Anyhow, this is a small library; I'm happy to switch it to MIT license if this is still a problem.

FedericoCeratto avatar Sep 05 '18 16:09 FedericoCeratto

I really don't have much to add to the issue. My personal take on that is that permissive license is always more beneficial to an open-source project. Because even slightest restrictions can scare away proprietary software, so you're getting zero chance of proprietary software vendor to contribute. While with permissive license, you increase the number of potential users, and as such, potential contributors/backers.

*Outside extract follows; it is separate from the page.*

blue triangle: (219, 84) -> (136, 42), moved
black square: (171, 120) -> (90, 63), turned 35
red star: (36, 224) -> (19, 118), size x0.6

That being said, it's not overly critical. Like you said, this is a small library, so one can always come up with his own alternative. Likely it would require less typing than it took to discuss this issue ;)

yglukhov avatar Sep 12 '18 16:09 yglukhov

@goldenreign @cloudify you both contributed to the project. Would you be OK with allowing a license change to MPL-2.0 or MIT?

FedericoCeratto avatar Dec 25 '18 12:12 FedericoCeratto

It's fine with me! Happy Christmas!

On 25 Dec 2018, at 13:51, Federico Ceratto [email protected] wrote:

@goldenreign @cloudify you both contributed to the project. Would you be OK with allowing a license change to MPL-2.0 or MIT?

— You are receiving this because you were mentioned. Reply to this email directly, view it on GitHub, or mute the thread.

cloudify avatar Dec 25 '18 14:12 cloudify

Sure! I think this is the right decision.